## Alıştırmalar
a: Güvenilmemesi gereken insanlar üzerine yazıda "İkili oynayan" diye başlayan paragrafı, ana bilgilerini koruyarak kısa bir madde listesine dönüştürün.
b: Lütfen güvenilmemesi gereken insanlar üzerine yazının ardından gelecek bölümü yazarak metni sürdürün.

## Metin bölümü

* * *

18 Kasım 2018 Pazar

Hasta gönüllülere inanma;
İnsanlar arasında güveni sarsan, toplumu huzursuz eden, kargaşaya ve anlaşmazlıklara, kavga ve huzursuzluklara, doğrunun ve adaletin yerini bulmasının gecikmesine sebep olan, yalanın bin yüzünü kullanan yalancılara sakın inanma, perişan olursun sen de aman,
İşindeki hileleri, sözündeki yalanları gizlemesini bilen kurnazların, zayıf taraflarımızı tespit ederek duygularımızı okşayan, güzel ve yumuşak, hoşa giden ve etkileyici, tatlı ve hileli, inandırıcı ve gücümüzü tüketen sözlerine inanırsan; olur sonra, halin yaman!
İkili oynayan, yanardöner ve güven duyulmayan, bir söylediği bir söylediğini tutmayan, yaptıkları ile hayal kırıklığı yaratan, dilinde tat, kalbinde fesat, kin ve kibir olan, davranışları ile karşısındakinin kalbine şüphe yerleştiren, ikiyüzlü insanlara inanma: bunların dışı melek, içi de yılan,
Hayatı yalnız kendisi için yaşayan, insani değerleri yitirmeyi önemsemeden menfaatleri için akla gelmeyen haksızlıkları yapan, düşüncelerinin okunmaması için her yola başvuran doğruları da kendi menfaatine göre değiştiren insanlara inanma,bunlar dost görünür, hem de candan.

* * *

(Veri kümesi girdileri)
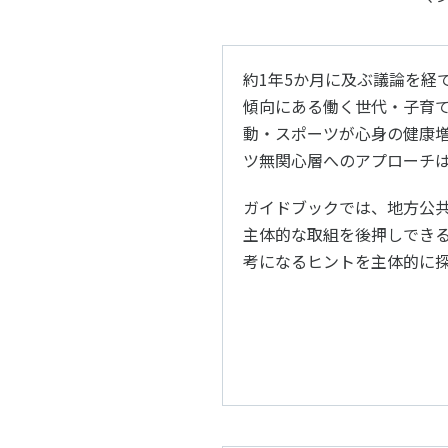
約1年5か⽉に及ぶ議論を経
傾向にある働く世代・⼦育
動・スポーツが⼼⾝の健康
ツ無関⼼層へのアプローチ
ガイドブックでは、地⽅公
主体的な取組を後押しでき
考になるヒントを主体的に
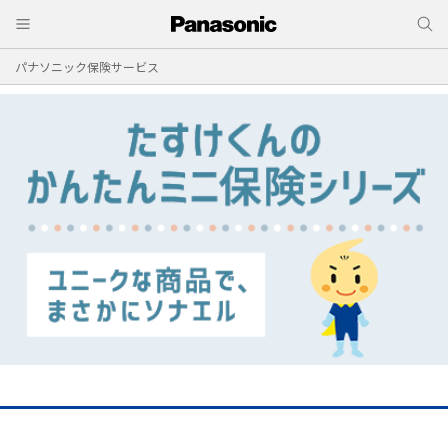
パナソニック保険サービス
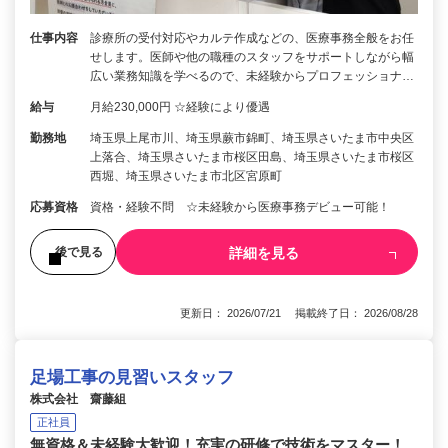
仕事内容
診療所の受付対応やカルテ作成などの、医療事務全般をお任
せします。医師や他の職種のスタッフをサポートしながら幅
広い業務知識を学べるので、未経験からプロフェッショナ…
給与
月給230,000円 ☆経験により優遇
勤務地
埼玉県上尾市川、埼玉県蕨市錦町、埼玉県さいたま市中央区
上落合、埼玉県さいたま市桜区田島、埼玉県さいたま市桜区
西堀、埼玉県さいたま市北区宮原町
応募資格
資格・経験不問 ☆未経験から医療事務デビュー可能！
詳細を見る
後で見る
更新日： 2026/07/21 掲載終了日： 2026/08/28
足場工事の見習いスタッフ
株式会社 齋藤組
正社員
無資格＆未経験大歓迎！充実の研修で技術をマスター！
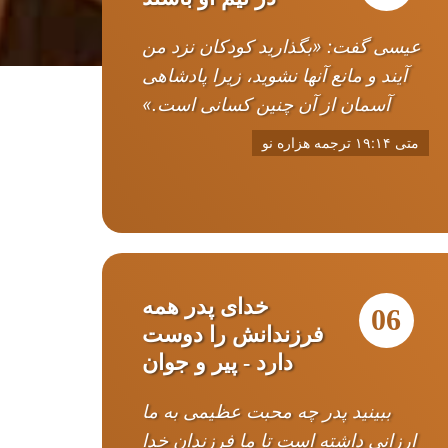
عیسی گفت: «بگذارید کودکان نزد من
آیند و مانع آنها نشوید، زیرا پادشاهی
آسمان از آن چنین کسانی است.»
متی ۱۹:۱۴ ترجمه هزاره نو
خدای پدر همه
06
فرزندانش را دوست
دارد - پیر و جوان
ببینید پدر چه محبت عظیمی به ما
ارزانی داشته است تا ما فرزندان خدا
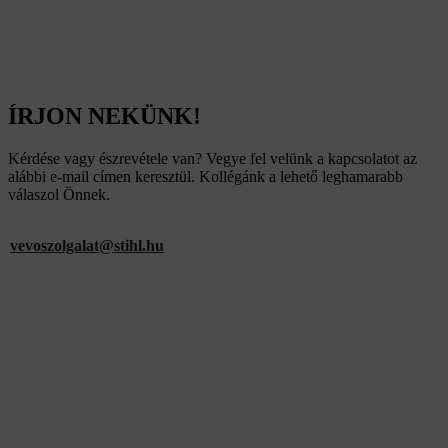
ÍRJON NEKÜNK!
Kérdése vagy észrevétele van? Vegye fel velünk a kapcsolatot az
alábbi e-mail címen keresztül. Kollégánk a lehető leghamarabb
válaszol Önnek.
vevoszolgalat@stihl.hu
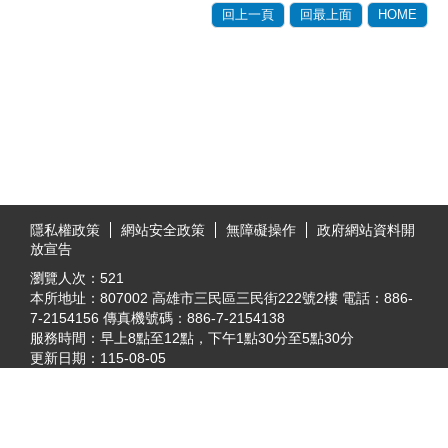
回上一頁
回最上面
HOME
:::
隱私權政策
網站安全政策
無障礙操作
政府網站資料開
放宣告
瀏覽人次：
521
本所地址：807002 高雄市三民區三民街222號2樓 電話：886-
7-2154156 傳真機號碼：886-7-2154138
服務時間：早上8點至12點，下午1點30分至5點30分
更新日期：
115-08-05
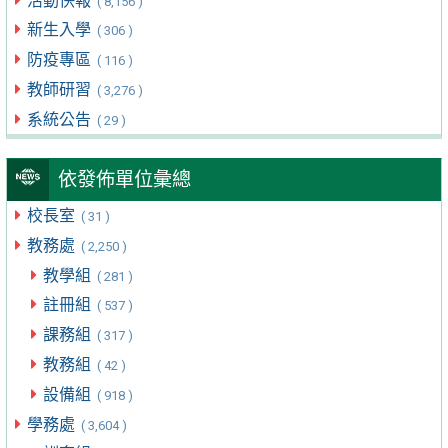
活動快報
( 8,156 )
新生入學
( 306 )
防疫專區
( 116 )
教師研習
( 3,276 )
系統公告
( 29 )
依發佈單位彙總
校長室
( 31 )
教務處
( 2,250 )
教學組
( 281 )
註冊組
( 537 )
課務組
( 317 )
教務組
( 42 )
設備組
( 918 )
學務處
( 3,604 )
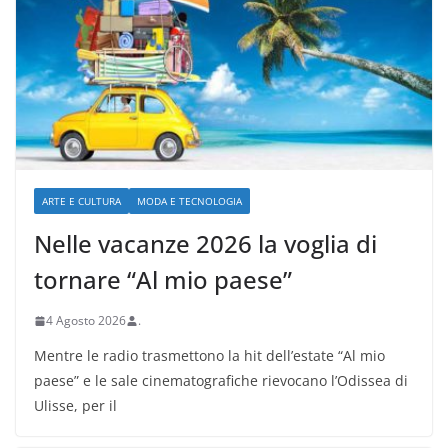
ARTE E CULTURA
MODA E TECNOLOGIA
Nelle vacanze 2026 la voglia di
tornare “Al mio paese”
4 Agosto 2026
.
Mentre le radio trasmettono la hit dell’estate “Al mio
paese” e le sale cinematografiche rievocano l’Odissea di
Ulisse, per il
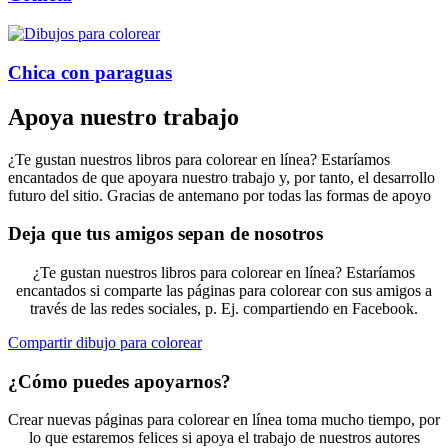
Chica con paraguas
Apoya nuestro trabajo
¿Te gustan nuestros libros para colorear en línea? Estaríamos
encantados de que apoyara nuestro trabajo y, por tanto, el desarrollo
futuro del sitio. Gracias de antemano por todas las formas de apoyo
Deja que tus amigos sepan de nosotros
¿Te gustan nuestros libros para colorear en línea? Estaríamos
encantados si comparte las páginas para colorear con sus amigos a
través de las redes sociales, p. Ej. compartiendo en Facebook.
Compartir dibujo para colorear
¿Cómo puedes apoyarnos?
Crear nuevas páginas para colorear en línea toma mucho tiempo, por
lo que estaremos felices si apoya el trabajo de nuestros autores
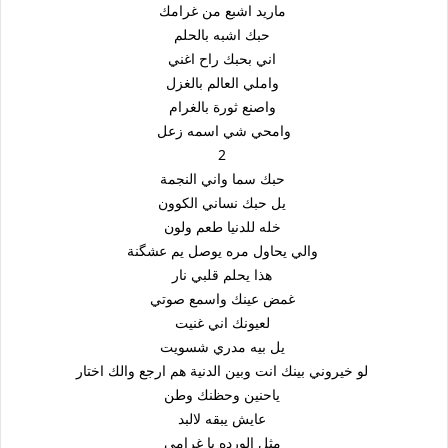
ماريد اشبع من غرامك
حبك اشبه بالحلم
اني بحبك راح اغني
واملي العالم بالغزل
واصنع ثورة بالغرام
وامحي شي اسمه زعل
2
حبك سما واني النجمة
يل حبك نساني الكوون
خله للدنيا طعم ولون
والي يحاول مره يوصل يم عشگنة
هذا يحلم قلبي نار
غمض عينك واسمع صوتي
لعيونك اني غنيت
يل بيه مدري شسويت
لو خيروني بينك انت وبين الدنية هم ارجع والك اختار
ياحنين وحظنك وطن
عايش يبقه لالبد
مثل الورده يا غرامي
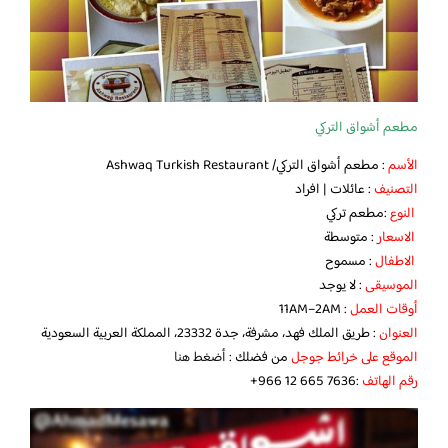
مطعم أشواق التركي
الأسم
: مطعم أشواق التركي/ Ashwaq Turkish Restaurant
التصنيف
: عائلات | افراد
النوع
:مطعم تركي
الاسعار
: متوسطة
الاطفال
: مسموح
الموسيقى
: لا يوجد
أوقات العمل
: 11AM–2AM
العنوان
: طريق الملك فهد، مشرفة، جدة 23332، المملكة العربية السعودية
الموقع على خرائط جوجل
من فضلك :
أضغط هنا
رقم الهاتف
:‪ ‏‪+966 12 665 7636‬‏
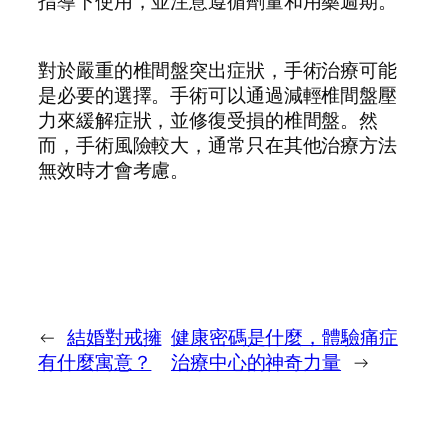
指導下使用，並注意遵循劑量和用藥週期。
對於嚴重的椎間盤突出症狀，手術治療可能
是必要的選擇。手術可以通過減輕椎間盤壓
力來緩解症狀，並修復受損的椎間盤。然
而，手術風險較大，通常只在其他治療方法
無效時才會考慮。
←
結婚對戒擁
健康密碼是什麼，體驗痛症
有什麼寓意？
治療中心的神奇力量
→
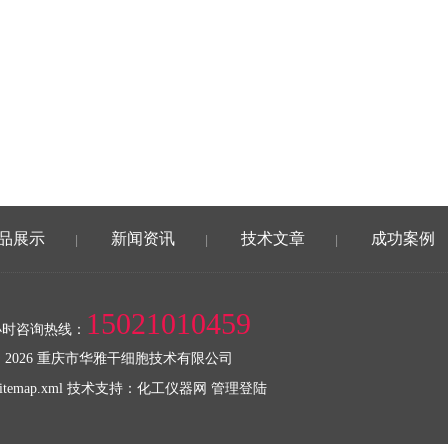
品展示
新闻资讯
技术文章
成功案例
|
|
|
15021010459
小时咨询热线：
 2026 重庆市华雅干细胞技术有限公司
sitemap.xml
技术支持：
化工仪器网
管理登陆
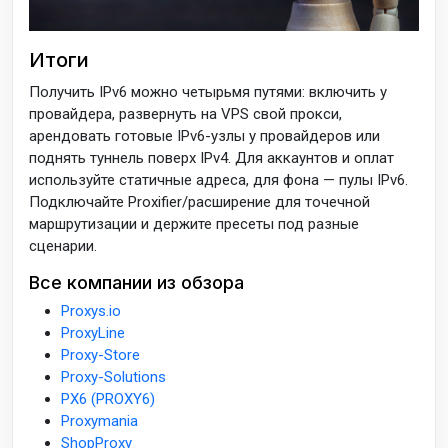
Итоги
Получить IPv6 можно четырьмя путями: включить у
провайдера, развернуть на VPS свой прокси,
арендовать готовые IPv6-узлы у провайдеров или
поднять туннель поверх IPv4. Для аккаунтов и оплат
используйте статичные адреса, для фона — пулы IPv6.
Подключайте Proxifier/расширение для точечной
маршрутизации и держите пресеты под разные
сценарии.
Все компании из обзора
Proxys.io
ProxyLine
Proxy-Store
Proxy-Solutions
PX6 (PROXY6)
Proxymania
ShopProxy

* * *

## Görev yanıtları
a:
Şu ikiyüzlü insanlara inanılmamalı:
- İkili oynayan, yanardöner ve güven vermeyenler
- Söyledikleri birbirini tutmayanlar
- Yaptıklarıyla hayal kırıklığı yaratanlar
- Dili tatlı, kalbi fesat, kin ve kibir dolu olanlar
- Davranışlarıyla karşısındakinin kalbine şüphe düşürenler

Bunların dışı melek, içi yılandır.

b:
T.C.Bilal Gürer

17 Kasım 2018 Cumartesi

Sevgili Arkadaşım Bilal Gürer bir kitap yayımladı. Kitabı henüz görmedim, ama içinde neler olduğunu biliyorum. Çünkü o kitaptaki yazıların bir bölümünü zaman zaman benimle de paylaştı. Onlardan bazılarını facebookta da paylaştım. Bilal arkadaşım, bu kitabı yayına vermeden önce benim de görüp düzeltmeler yapmamı istedi, ama o sıralarda göz ameliyatlarım nefeniyle bu isteğine karşılık verememiştim. Keşke benim de bir katkım olsaydı, bundan çok mutlu olurdum. Kısmet değilmiş. Bu gün kitap hakkında çok güzel bir değerlendirme yazısı yazan, adını bilmediğim bir arkadaşının yazısını bana da göndermiş. Bu yazı o kadar güzel ki, artık bana da yazacak bir söz kalmamış. Kitap hakkında değerlendirme yazanlardan biri de, okul arkadaşım, çok sevdiğim Prof. Dr. MUSTAFA ÖZBALCI'yı da burada sevgiyle anıyor ve bu güzel yazıyı aşağıda beğeninize sunuyorum. MUZAFFER KAMADAN
"Yazılarıyla kültürel hayatımıza katkılarda bulunmaya çalışan değerli meslektaşım, Malatya'lı dostum Bilâl Gürer'in ''Hâlimiz İlkemiz Ülkümüz'' isimli kitabını okuyorum bu günlerde.
Bilâl Gürer Lise Müdürlüğü, Eğitim Enstitüsü öğretmenliği, Millî Eğitim Müdür Yardımcılığı, Vakıflar Bölge Müdürlüğü gibi görevlerde bulunmuş, başarılı çalışmalarıyla çok sayıda 'Takdirname' ile ödüllendirilmiş, Bursa'da ''Yılın Yöneticisi'' seçilmiş, oratoryolar yazmış seçkin bir eğitimcidir.
''Hâlimiz İlkemiz Ülkümüz'' kitabında; vatan, millet, adalet, bayrak, insan sevgisi, hoşgörü, birlik-beraberliğin önemi gibi konular üzerinde duruyor.
İyi insan,iyi vatandaş olmanın yöntemlerini göstermeye çalışıyor.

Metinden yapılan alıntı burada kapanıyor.